Records from a data source
********

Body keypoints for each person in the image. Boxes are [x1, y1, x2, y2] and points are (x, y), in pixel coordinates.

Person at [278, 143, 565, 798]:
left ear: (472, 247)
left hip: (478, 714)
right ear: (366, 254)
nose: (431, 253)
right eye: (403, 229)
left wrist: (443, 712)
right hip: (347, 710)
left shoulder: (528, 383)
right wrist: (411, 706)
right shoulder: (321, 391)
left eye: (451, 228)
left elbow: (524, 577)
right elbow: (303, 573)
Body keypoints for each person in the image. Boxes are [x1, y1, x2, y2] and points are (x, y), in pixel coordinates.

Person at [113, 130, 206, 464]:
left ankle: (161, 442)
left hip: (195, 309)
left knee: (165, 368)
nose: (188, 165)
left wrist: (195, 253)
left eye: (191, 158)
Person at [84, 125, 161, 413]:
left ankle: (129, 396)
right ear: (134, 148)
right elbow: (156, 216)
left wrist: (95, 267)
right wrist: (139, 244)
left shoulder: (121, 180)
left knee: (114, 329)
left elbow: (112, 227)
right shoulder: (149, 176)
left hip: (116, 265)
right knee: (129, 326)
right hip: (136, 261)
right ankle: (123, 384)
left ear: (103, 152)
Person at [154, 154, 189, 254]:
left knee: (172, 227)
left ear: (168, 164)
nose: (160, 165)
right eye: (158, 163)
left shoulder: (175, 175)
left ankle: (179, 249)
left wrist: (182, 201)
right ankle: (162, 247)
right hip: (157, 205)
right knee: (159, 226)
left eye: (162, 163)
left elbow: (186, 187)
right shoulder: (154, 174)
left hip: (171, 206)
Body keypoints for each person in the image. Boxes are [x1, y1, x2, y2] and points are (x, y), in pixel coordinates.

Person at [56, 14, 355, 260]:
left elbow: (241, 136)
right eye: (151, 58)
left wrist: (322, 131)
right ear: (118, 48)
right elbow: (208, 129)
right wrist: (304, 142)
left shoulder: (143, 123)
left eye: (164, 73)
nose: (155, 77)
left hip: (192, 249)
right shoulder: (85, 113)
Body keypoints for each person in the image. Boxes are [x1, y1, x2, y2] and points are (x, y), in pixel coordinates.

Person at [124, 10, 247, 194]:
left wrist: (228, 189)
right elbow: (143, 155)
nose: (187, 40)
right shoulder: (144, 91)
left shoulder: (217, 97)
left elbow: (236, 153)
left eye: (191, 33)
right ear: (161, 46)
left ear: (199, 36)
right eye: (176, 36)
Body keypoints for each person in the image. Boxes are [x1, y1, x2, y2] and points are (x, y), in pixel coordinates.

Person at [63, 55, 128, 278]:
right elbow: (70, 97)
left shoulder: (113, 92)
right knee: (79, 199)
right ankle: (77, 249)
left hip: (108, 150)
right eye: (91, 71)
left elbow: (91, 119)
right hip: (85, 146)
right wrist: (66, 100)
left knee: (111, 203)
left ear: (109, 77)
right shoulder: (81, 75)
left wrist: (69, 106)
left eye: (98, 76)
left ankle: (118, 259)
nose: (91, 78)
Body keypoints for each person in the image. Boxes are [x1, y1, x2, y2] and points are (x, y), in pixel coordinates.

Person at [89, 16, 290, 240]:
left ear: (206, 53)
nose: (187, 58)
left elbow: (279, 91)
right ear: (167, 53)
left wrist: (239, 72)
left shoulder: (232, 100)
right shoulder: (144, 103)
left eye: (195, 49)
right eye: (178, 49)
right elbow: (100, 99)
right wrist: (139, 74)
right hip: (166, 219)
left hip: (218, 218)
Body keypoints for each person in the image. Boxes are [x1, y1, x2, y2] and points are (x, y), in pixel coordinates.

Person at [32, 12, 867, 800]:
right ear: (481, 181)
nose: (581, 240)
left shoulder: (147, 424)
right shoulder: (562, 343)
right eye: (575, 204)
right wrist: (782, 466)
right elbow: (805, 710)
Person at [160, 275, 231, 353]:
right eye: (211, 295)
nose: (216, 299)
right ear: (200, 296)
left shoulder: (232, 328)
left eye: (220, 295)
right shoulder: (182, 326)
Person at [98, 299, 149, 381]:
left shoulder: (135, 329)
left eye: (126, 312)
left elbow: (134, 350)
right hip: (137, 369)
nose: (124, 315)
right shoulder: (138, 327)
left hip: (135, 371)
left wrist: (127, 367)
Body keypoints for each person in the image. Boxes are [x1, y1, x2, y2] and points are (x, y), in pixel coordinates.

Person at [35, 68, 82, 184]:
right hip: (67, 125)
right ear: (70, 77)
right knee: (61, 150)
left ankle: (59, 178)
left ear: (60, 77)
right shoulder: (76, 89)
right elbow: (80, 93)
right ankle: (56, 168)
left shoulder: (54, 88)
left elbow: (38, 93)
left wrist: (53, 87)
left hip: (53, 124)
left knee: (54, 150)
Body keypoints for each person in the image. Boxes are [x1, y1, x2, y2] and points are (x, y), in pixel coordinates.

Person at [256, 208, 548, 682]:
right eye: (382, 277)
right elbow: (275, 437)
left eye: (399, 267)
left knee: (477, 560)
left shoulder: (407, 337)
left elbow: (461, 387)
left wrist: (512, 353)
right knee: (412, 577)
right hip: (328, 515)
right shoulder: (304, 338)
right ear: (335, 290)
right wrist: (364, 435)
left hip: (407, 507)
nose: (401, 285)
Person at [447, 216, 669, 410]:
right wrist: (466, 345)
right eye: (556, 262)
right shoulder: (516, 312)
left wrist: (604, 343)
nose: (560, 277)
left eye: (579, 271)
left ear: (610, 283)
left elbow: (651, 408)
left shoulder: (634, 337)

********

#### [ASSIGNMENT]
What goes in the answer is the run of lines from the one holding "left ear: (60, 77)" to the end of the entries, reproduced exactly and with nothing else.

#### [SOLUTION TO THIS EXERCISE]
left ear: (60, 77)
right shoulder: (76, 89)
right elbow: (80, 93)
right ankle: (56, 168)
left shoulder: (54, 88)
left elbow: (38, 93)
left wrist: (53, 87)
left hip: (53, 124)
left knee: (54, 150)
Body keypoints for each person in the image. Boxes are [x1, y1, x2, y2] and points are (x, y), in pixel coordinates.

Person at [256, 208, 548, 682]:
right eye: (382, 277)
right elbow: (275, 437)
left eye: (399, 267)
left knee: (477, 560)
left shoulder: (407, 337)
left elbow: (461, 387)
left wrist: (512, 353)
right knee: (412, 577)
right hip: (328, 515)
right shoulder: (304, 338)
right ear: (335, 290)
right wrist: (364, 435)
left hip: (407, 507)
nose: (401, 285)
Person at [447, 216, 669, 410]:
right wrist: (466, 345)
right eye: (556, 262)
right shoulder: (516, 312)
left wrist: (604, 343)
nose: (560, 277)
left eye: (579, 271)
left ear: (610, 283)
left elbow: (651, 408)
left shoulder: (634, 337)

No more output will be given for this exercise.